What the task asks: All that is wanted is the span of lines from the one with "h. Ad-hoc Awards" to the last line of the data, copied exactly.

Given records:
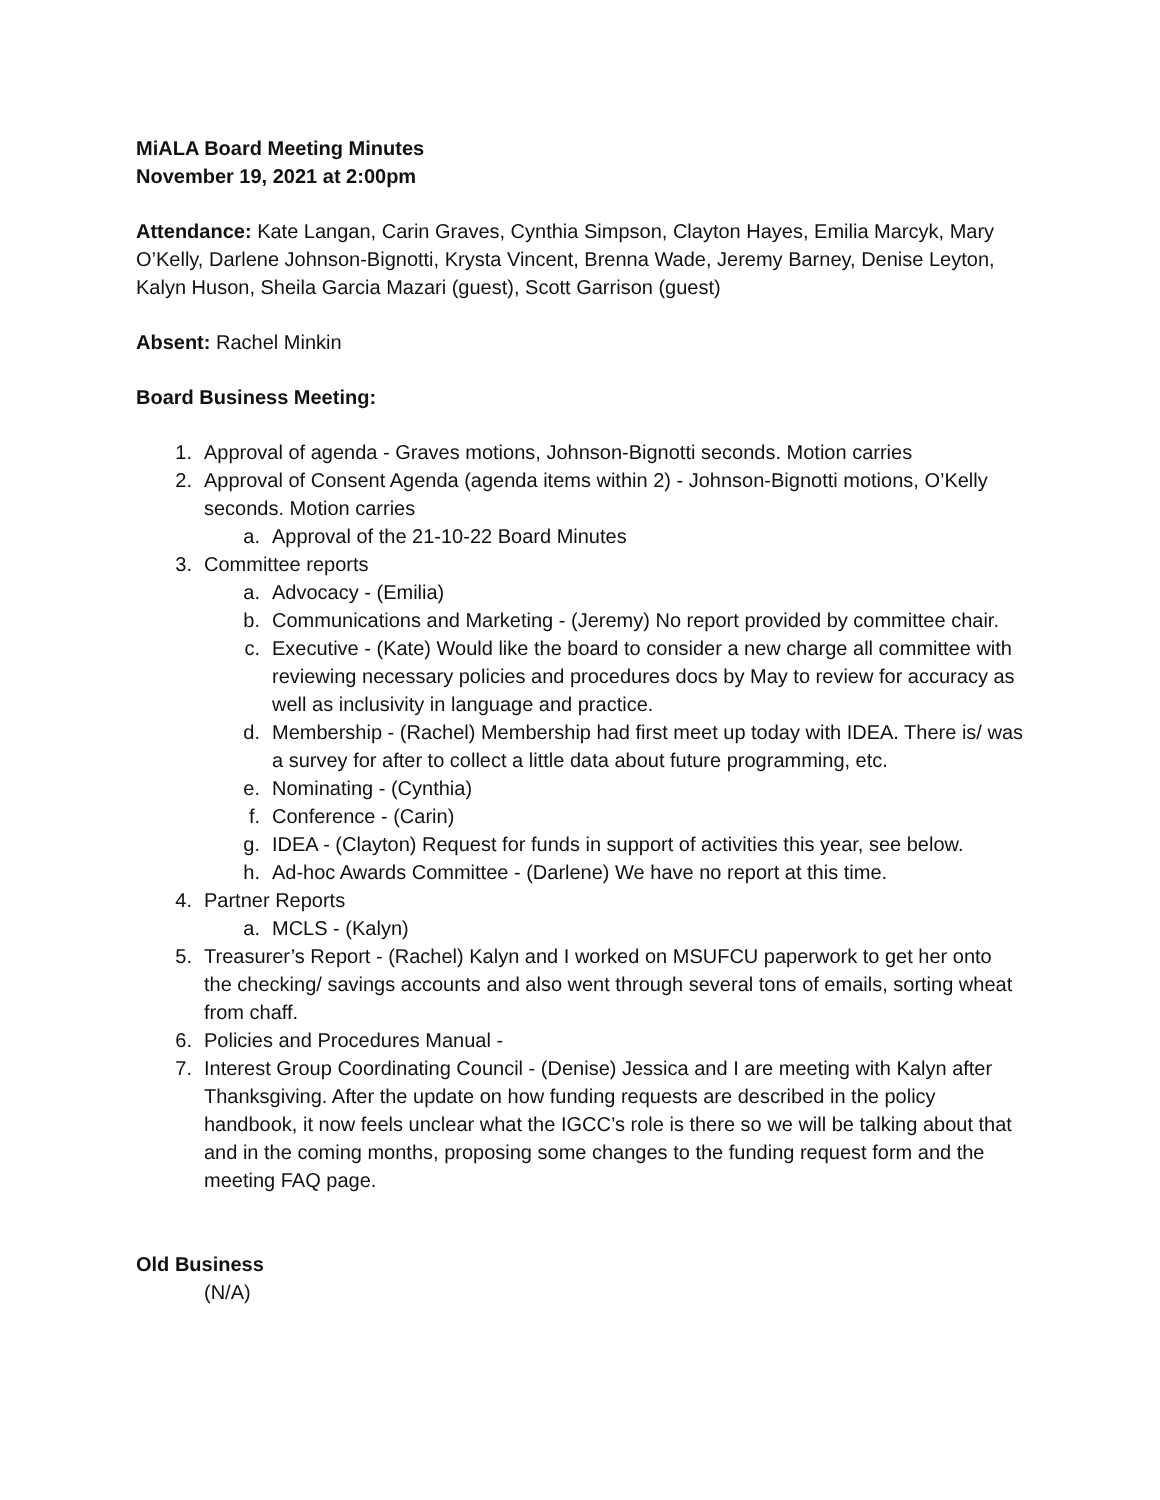MiALA Board Meeting Minutes
November 19, 2021 at 2:00pm
Attendance: Kate Langan, Carin Graves, Cynthia Simpson, Clayton Hayes, Emilia Marcyk, Mary O’Kelly, Darlene Johnson-Bignotti, Krysta Vincent, Brenna Wade, Jeremy Barney, Denise Leyton, Kalyn Huson, Sheila Garcia Mazari (guest), Scott Garrison (guest)
Absent: Rachel Minkin
Board Business Meeting:
1. Approval of agenda - Graves motions, Johnson-Bignotti seconds. Motion carries
2. Approval of Consent Agenda (agenda items within 2) - Johnson-Bignotti motions, O’Kelly seconds. Motion carries
a. Approval of the 21-10-22 Board Minutes
3. Committee reports
a. Advocacy - (Emilia)
b. Communications and Marketing - (Jeremy) No report provided by committee chair.
c. Executive - (Kate) Would like the board to consider a new charge all committee with reviewing necessary policies and procedures docs by May to review for accuracy as well as inclusivity in language and practice.
d. Membership - (Rachel) Membership had first meet up today with IDEA. There is/ was a survey for after to collect a little data about future programming, etc.
e. Nominating - (Cynthia)
f. Conference - (Carin)
g. IDEA - (Clayton) Request for funds in support of activities this year, see below.
h. Ad-hoc Awards Committee - (Darlene) We have no report at this time.
4. Partner Reports
a. MCLS - (Kalyn)
5. Treasurer’s Report - (Rachel) Kalyn and I worked on MSUFCU paperwork to get her onto the checking/ savings accounts and also went through several tons of emails, sorting wheat from chaff.
6. Policies and Procedures Manual -
7. Interest Group Coordinating Council - (Denise) Jessica and I are meeting with Kalyn after Thanksgiving. After the update on how funding requests are described in the policy handbook, it now feels unclear what the IGCC’s role is there so we will be talking about that and in the coming months, proposing some changes to the funding request form and the meeting FAQ page.
Old Business
(N/A)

Written solution:
h. Ad-hoc Awards Committee - (Darlene) We have no report at this time.
4. Partner Reports
a. MCLS - (Kalyn)
5. Treasurer’s Report - (Rachel) Kalyn and I worked on MSUFCU paperwork to get her onto the checking/ savings accounts and also went through several tons of emails, sorting wheat from chaff.
6. Policies and Procedures Manual -
7. Interest Group Coordinating Council - (Denise) Jessica and I are meeting with Kalyn after Thanksgiving. After the update on how funding requests are described in the policy handbook, it now feels unclear what the IGCC’s role is there so we will be talking about that and in the coming months, proposing some changes to the funding request form and the meeting FAQ page.
Old Business
(N/A)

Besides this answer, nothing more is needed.